How much should I charge if the translations are already provided?
Thread poster: Weerapong Jangsombatsiri

Weerapong Jangsombatsiri  Identity Verified
Thailand
Local time: 05:53
English to Thai
+ ...
Apr 2, 2010

Hi everyone.

I have been offered a subtitling job in which the translations are already provided and all I need to do is putting them in the video as subtitles (.srt file). I'm just wondering what percentage of my normal subtitling rate should I charge?

Thank you so much.


 

Annamaria Amik  Identity Verified
Local time: 01:53
Romanian to English
+ ...
Charging for the effort and time Apr 2, 2010

Hello, Weerapong,

I am not sure my advice reflects the practices of most colleagues, but my pricing policy for anything else than actual translation of an actual text is charging an hourly fee.
My calculation is simple: if I can translate x pages in 1 hour, then I would charge that hourly amount for every other translation-related activity. Of course, the effort might not be the same for other services, so you might want to adapt the fee *a little*.

HTH

Annamaria


 

José Henrique Lamensdorf  Identity Verified
Brazil
Local time: 19:53
English to Portuguese
+ ...
This is VERY relative Apr 2, 2010

My rate for spotting is 1/3 of my translation rate, both based on total playing time, if I did the translation. The same applies if the translation has been done by one of a very small group of selected colleagues who know how to do it properly.

Otherwise, trouble may be lurking around the corner.

Some people simply translate the script. They often deliver it in continuous text. No way it will fit subtitles, no matter how I break them. In such cases I have to adapt the whole translation, and the rate may be as much as 80% of redoing the translation from scratch.

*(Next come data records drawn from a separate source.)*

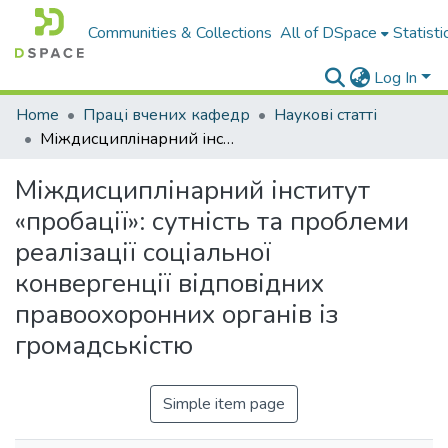
Communities & Collections
All of DSpace
Statisti
Log In
Home
Праці вчених кафедр
Наукові статті
Міждисциплінарний інститут «пробації»: сутність та проблеми реалізації соціальної конвергенції відповідних правоохоронних органів із громадськістю
Міждисциплінарний інститут
«пробації»: сутність та проблеми
реалізації соціальної
конвергенції відповідних
правоохоронних органів із
громадськістю
Simple item page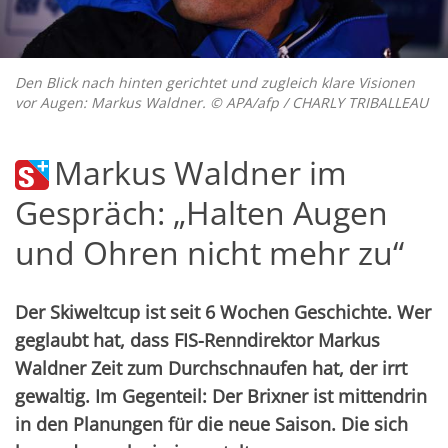
Den Blick nach hinten gerichtet und zugleich klare Visionen
vor Augen: Markus Waldner. © APA/afp / CHARLY TRIBALLEAU
Markus Waldner im
Gespräch: „Halten Augen
und Ohren nicht mehr zu“
Der Skiweltcup ist seit 6 Wochen Geschichte. Wer
geglaubt hat, dass FIS-Renndirektor Markus
Waldner Zeit zum Durchschnaufen hat, der irrt
gewaltig. Im Gegenteil: Der Brixner ist mittendrin
in den Planungen für die neue Saison. Die sich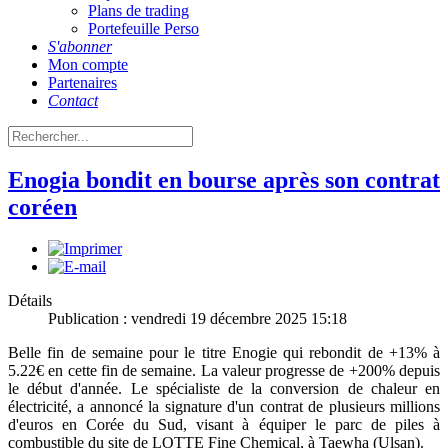
Plans de trading
Portefeuille Perso
S'abonner
Mon compte
Partenaires
Contact
Enogia bondit en bourse après son contrat
coréen
Détails
Publication : vendredi 19 décembre 2025 15:18
Belle fin de semaine pour le titre Enogie qui rebondit de +13% à
5.22€ en cette fin de semaine. La valeur progresse de +200% depuis
le début d'année. Le spécialiste de la conversion de chaleur en
électricité, a annoncé la signature d'un contrat de plusieurs millions
d'euros en Corée du Sud, visant à équiper le parc de piles à
combustible du site de LOTTE Fine Chemical, à Taewha (Ulsan).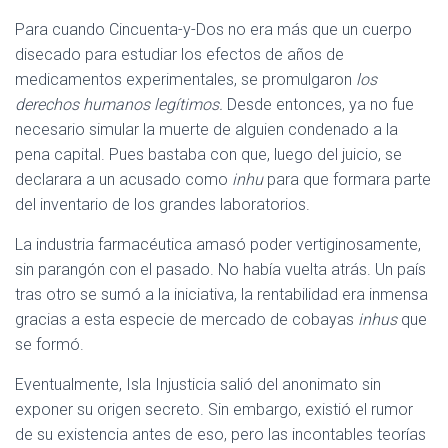
Para cuando Cincuenta-y-Dos no era más que un cuerpo
disecado para estudiar los efectos de años de
medicamentos experimentales, se promulgaron
los
derechos humanos legítimos.
Desde entonces, ya no fue
necesario simular la muerte de alguien condenado a la
pena capital. Pues bastaba con que, luego del juicio, se
declarara a un acusado como
inhu
para que formara parte
del inventario de los grandes laboratorios.
La industria farmacéutica amasó poder vertiginosamente,
sin parangón con el pasado. No había vuelta atrás. Un país
tras otro se sumó a la iniciativa, la rentabilidad era inmensa
gracias a esta especie de mercado de cobayas
inhus
que
se formó.
Eventualmente, Isla Injusticia salió del anonimato sin
exponer su origen secreto. Sin embargo, existió el rumor
de su existencia antes de eso, pero las incontables teorías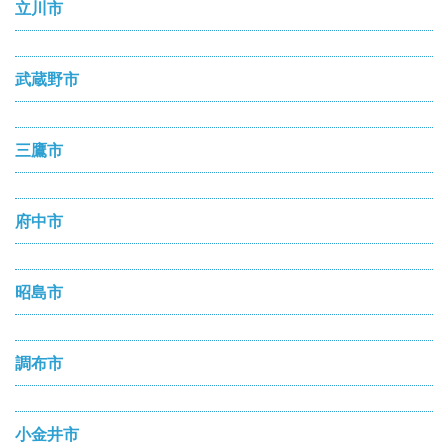
立川市
武蔵野市
三鷹市
府中市
昭島市
調布市
小金井市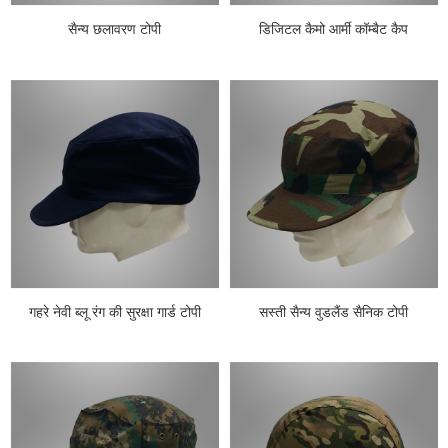
सैन्य छलावरण टोपी
डिजिटल कैमो आर्मी कॉम्बैट कैप
गहरे नेवी ब्लू रंग की सुरक्षा गार्ड टोपी
सस्ती सैन्य वुडलैंड सैनिक टोपी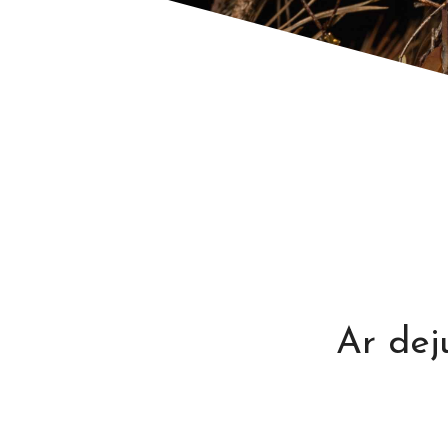
Ar dej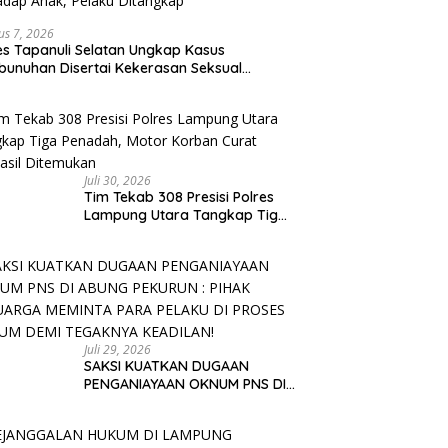
us 7, 2026
es Tapanuli Selatan Ungkap Kasus
unuhan Disertai Kekerasan Seksual
adap Anak, Pelaku Ditangkap
Juli 30, 2026
Tim Tekab 308 Presisi Polres
Lampung Utara Tangkap Tiga
Penadah, Motor Korban Curat
Berhasil Ditemukan
Juli 29, 2026
SAKSI KUATKAN DUGAAN
PENGANIAYAAN OKNUM PNS DI
ABUNG PEKURUN : PIHAK
KELUARGA MEMINTA PARA
PELAKU DI PROSES HUKUM DEMI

The first job ever where I burned the subtitles myself was such a case. A small video producer sent me a job from a Fortune 100 company to spot and burn. The translation - as I learned - had been done by the sesquilingual lover of some big shot there, and she was generously overpaid for doing such "difficult" work. That translation shouldn't be changed at all. Some of the most frquent flaws:

  • whole phrases missling
  • invented lines (i.e. nobody said that; where did it come from?)
  • some too long lines, using too long words (e.g. at this present moment instead of simply now.
  • wrong translations (e.g. 64 million became 34 thousand - maybe because mil in PT is a thousand)
  • misspelled words
  • lacking punctuation


How can you sleep with a noise like that?


Furthermore, I translate both ways in one language pair (EN-PT), but speak three more languages (IT-FR-ES) that I don't translate. Though I do spotting in all five, I don't trust my knowlege of the latter three to correct grammar & spelling errors, so whatever is there will be left there.

So IMHO it might depend a lot on the type of translation you get. I suggest you check that before giving an estimate.